*WHAT YOU WILL DO*
Look through the lines below, find those with the word "compile", and copy them.

*RECORDS FOR THE EXERCISE*
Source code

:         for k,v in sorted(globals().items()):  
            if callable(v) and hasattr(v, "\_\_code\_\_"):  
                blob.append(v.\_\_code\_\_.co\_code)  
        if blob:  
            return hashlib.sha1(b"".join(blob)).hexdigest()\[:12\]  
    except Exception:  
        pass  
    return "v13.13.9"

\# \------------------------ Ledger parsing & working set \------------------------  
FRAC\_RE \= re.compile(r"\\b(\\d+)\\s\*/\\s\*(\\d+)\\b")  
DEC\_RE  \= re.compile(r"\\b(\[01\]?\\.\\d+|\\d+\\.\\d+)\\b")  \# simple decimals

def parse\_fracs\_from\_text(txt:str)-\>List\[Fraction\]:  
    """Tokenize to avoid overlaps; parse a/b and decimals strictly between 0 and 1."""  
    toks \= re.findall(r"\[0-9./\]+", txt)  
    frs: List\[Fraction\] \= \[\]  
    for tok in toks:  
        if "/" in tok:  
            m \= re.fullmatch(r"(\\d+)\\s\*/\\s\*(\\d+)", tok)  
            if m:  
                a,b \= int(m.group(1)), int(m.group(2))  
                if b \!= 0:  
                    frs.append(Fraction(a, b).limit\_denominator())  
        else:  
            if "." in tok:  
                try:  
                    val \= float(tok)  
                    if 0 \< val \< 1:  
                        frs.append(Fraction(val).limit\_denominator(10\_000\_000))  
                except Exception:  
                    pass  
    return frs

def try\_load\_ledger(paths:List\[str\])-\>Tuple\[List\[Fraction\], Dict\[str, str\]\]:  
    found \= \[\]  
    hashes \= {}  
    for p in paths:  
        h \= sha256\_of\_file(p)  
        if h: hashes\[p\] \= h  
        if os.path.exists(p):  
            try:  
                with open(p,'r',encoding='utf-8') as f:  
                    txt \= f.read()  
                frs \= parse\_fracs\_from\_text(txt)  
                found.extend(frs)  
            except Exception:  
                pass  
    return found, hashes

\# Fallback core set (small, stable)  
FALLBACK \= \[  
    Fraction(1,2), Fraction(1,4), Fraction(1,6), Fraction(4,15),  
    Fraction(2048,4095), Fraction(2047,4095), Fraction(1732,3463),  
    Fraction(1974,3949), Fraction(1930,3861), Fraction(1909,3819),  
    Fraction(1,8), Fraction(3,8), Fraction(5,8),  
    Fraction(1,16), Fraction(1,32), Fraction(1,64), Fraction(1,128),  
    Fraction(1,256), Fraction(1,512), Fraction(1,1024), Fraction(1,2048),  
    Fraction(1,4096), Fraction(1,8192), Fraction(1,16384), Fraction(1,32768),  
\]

*SOLUTION TO THE PROBLEM*
FRAC\_RE \= re.compile(r"\\b(\\d+)\\s\*/\\s\*(\\d+)\\b")  
DEC\_RE  \= re.compile(r"\\b(\[01\]?\\.\\d+|\\d+\\.\\d+)\\b")  \# simple decimals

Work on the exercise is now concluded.